Task. Turn the data into a numbered list, from its first line through the line containing "locality: Town of", inclusive, leaving out any blank lines.

(Data items)
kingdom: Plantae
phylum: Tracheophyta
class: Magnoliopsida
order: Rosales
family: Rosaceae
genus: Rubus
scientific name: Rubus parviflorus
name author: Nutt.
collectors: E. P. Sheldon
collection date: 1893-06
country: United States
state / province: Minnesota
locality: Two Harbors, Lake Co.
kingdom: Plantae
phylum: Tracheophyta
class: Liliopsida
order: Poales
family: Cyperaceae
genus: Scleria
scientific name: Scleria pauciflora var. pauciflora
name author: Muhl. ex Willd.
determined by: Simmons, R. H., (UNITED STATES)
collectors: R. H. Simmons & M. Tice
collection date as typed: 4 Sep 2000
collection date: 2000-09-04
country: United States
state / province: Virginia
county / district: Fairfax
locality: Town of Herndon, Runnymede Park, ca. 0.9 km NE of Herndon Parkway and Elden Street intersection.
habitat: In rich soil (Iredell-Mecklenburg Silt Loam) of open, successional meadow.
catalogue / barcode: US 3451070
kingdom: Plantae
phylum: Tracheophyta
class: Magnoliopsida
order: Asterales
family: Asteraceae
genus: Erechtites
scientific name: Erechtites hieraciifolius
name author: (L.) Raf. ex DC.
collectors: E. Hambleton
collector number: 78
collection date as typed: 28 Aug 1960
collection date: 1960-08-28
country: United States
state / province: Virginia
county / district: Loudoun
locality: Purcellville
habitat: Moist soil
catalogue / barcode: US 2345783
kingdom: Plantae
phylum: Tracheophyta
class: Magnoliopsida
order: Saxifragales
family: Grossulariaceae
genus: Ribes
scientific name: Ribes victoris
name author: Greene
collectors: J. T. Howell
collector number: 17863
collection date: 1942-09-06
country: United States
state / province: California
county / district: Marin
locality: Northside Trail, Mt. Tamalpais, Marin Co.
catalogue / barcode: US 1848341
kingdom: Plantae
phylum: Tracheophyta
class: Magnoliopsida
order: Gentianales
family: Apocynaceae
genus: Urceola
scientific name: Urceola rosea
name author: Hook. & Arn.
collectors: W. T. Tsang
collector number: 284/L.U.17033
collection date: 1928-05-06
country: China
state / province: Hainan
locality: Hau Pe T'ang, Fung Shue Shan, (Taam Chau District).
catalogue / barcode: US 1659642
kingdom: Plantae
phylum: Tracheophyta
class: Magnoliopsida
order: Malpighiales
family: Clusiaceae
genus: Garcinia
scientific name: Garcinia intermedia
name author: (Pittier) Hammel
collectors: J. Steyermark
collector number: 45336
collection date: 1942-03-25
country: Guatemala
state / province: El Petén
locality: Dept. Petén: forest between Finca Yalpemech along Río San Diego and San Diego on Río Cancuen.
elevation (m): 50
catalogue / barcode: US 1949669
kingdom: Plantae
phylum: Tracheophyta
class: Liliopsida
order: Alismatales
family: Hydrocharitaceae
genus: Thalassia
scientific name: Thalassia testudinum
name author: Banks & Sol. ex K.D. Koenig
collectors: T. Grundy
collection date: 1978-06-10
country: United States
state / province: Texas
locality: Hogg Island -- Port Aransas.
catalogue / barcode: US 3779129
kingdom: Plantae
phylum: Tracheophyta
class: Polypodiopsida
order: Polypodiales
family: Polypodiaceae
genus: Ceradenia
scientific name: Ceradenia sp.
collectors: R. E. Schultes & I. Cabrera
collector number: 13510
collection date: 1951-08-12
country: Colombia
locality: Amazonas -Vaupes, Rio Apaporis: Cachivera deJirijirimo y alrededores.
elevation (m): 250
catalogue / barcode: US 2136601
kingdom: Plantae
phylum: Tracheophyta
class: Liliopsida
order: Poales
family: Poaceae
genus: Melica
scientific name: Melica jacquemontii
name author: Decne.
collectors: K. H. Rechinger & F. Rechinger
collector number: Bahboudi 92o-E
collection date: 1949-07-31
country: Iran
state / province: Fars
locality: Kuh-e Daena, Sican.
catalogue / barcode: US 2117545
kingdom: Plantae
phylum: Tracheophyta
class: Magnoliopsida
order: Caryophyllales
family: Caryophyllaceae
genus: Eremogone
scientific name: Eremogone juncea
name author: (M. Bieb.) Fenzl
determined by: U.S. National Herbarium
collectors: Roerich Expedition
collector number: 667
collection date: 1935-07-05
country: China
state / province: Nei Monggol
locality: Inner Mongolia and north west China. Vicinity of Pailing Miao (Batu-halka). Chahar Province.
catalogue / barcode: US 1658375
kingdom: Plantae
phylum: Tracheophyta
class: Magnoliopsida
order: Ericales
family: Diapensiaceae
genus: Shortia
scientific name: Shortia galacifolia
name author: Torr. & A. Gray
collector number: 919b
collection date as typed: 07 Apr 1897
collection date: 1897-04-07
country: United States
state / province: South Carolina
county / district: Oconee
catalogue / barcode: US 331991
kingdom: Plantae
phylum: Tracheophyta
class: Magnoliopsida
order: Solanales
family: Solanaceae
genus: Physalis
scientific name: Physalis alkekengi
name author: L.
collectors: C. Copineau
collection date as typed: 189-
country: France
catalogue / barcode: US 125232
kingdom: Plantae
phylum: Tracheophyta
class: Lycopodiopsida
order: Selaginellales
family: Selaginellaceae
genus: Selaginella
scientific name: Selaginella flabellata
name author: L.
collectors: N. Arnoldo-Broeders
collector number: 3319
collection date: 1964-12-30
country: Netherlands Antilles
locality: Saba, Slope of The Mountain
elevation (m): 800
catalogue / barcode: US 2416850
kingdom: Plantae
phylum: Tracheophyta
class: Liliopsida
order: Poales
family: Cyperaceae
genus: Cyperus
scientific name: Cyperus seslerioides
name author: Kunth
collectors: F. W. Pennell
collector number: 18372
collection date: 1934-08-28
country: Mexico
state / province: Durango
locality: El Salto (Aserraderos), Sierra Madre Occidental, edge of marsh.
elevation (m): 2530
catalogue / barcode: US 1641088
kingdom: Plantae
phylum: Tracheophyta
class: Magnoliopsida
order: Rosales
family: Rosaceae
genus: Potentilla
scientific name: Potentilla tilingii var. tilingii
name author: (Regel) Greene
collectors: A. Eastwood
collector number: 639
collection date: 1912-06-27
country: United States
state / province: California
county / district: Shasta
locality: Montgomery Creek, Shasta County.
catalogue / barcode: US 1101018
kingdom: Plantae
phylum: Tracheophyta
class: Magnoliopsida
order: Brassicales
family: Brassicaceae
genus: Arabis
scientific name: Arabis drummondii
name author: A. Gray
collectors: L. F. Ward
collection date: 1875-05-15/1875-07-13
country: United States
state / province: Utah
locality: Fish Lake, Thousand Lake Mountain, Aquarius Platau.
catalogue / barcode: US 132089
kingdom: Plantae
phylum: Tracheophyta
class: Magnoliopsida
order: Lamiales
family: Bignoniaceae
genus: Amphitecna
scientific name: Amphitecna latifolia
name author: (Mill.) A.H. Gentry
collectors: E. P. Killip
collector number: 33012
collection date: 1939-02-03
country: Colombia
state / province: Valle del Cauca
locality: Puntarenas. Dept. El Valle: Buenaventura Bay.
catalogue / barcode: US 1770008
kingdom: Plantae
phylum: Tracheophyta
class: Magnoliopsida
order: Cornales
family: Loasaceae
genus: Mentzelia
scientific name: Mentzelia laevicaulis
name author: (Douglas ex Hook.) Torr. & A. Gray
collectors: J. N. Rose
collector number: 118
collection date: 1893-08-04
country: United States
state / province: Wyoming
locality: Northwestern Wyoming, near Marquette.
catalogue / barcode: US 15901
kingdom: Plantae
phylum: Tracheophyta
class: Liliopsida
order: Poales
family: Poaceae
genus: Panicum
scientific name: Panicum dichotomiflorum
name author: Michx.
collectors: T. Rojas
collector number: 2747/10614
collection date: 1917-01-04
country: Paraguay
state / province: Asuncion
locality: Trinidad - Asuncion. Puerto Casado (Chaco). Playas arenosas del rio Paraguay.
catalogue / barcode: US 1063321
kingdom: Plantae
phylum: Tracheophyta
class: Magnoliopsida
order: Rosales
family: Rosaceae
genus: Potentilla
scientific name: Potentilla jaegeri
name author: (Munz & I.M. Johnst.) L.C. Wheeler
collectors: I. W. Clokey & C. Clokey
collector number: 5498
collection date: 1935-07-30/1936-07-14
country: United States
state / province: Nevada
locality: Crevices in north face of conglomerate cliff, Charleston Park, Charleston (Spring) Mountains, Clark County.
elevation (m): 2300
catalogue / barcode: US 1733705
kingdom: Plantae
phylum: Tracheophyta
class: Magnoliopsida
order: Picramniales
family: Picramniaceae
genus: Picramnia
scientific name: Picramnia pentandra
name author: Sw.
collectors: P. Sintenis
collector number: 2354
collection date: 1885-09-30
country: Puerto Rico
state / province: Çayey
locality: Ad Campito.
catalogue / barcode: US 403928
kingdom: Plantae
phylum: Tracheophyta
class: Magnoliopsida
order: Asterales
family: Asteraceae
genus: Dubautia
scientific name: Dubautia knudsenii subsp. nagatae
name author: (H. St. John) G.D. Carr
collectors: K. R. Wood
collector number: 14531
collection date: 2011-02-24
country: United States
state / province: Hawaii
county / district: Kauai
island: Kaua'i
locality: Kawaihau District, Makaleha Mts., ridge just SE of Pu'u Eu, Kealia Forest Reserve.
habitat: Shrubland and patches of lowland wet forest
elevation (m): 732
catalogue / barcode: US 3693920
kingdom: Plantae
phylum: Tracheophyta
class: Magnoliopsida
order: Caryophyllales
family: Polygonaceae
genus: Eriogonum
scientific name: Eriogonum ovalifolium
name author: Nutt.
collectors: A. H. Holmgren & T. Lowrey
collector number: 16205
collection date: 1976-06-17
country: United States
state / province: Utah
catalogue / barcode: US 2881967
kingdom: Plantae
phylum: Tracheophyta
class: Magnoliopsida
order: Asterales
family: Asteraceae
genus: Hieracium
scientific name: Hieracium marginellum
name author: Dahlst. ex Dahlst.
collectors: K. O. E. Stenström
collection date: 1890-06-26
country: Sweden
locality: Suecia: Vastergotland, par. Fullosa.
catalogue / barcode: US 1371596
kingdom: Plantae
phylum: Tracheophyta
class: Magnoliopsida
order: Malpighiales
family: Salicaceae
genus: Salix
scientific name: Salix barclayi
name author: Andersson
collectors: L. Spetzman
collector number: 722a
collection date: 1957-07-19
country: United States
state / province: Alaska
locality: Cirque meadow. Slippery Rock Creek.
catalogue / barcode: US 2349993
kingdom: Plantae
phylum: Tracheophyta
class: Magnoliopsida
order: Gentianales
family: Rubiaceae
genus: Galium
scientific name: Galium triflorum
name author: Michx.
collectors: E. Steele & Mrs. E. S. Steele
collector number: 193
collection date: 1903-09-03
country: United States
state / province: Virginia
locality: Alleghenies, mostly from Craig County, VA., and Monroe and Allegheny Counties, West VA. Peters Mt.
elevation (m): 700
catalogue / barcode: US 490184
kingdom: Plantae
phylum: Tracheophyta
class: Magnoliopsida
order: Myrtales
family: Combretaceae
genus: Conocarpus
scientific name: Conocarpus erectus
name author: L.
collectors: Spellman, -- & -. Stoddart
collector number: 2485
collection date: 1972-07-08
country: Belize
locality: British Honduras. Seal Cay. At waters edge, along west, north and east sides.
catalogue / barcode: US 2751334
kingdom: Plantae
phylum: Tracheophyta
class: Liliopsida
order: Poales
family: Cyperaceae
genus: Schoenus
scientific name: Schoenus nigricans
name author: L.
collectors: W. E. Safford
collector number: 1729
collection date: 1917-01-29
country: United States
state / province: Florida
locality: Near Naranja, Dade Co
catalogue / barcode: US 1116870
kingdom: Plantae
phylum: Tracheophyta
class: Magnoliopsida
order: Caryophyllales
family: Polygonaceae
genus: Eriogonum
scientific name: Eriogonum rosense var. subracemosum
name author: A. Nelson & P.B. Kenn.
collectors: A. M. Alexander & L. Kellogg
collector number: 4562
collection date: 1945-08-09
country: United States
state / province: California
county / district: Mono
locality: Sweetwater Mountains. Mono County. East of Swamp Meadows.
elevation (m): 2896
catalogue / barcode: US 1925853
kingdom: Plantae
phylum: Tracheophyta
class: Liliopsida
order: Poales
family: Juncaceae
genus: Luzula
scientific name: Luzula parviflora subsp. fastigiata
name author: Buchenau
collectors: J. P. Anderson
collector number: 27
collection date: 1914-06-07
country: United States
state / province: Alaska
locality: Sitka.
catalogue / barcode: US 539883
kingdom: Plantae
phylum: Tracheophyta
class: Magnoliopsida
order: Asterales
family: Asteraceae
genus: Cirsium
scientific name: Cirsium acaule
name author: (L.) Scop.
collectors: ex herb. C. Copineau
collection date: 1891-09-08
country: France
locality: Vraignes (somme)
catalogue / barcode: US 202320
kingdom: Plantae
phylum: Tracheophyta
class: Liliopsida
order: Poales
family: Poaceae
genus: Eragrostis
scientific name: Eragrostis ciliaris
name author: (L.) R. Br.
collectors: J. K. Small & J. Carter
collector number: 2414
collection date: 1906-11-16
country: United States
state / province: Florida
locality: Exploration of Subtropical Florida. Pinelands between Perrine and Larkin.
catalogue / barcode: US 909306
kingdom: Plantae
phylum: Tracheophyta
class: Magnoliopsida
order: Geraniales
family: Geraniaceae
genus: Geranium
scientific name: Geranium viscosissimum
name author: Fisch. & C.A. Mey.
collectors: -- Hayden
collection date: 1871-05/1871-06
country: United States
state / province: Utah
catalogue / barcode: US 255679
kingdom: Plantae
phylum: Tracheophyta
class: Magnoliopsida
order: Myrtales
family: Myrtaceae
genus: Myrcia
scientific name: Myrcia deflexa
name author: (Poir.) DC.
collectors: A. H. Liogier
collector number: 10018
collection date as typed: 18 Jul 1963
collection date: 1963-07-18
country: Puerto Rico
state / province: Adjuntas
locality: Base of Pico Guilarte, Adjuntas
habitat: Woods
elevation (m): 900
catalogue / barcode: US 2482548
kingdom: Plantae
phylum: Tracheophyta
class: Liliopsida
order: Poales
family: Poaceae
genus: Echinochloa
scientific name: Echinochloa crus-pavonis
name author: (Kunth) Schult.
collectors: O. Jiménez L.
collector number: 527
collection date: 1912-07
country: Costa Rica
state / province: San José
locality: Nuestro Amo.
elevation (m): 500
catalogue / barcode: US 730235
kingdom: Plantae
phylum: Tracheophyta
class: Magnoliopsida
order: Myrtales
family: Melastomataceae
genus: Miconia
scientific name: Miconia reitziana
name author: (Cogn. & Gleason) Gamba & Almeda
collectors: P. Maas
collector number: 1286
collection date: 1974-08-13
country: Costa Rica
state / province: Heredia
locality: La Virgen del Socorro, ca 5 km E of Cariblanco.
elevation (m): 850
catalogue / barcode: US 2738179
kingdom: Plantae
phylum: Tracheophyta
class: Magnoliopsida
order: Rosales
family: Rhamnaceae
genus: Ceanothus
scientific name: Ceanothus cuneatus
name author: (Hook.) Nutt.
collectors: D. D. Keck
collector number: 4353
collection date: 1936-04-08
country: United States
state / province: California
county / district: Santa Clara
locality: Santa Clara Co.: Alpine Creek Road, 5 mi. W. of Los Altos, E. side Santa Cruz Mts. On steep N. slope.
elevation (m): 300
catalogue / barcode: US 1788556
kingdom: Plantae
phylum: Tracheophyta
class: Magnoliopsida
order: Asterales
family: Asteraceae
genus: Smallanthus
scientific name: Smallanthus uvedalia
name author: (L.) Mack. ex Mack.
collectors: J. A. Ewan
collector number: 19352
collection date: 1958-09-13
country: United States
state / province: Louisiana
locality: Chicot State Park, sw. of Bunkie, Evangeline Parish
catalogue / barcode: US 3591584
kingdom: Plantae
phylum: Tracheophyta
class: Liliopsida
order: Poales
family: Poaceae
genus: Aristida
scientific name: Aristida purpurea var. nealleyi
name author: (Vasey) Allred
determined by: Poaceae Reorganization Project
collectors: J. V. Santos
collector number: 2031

Task solution.
1. kingdom: Plantae
2. phylum: Tracheophyta
3. class: Magnoliopsida
4. order: Rosales
5. family: Rosaceae
6. genus: Rubus
7. scientific name: Rubus parviflorus
8. name author: Nutt.
9. collectors: E. P. Sheldon
10. collection date: 1893-06
11. country: United States
12. state / province: Minnesota
13. locality: Two Harbors, Lake Co.
14. kingdom: Plantae
15. phylum: Tracheophyta
16. class: Liliopsida
17. order: Poales
18. family: Cyperaceae
19. genus: Scleria
20. scientific name: Scleria pauciflora var. pauciflora
21. name author: Muhl. ex Willd.
22. determined by: Simmons, R. H., (UNITED STATES)
23. collectors: R. H. Simmons & M. Tice
24. collection date as typed: 4 Sep 2000
25. collection date: 2000-09-04
26. country: United States
27. state / province: Virginia
28. county / district: Fairfax
29. locality: Town of Herndon, Runnymede Park, ca. 0.9 km NE of Herndon Parkway and Elden Street intersection.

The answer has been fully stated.